## Provided data
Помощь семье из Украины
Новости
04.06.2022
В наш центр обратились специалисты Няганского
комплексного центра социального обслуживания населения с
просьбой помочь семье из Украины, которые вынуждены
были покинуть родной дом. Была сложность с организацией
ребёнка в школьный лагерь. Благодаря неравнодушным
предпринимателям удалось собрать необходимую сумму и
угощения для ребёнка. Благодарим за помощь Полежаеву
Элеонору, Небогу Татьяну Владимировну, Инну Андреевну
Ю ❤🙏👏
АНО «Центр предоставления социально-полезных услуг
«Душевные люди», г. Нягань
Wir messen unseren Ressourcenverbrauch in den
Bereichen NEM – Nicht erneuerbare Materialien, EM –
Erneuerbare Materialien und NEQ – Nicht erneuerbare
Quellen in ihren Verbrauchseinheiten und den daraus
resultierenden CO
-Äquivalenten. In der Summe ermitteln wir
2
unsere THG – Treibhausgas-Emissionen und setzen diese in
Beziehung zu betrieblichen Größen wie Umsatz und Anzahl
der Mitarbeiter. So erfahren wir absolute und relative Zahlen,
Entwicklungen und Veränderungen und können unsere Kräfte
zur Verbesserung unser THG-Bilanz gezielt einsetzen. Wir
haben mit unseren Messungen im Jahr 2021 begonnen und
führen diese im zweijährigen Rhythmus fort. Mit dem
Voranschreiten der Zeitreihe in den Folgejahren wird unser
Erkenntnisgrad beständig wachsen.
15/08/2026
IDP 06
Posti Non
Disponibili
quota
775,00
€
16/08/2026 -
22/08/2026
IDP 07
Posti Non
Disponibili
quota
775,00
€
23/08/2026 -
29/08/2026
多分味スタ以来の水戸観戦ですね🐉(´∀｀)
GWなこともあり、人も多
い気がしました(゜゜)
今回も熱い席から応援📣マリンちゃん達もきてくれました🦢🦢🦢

## Directions for this task
Pull out each line of the material above that contains the word "unseren".

## Output below
Wir messen unseren Ressourcenverbrauch in den
haben mit unseren Messungen im Jahr 2021 begonnen und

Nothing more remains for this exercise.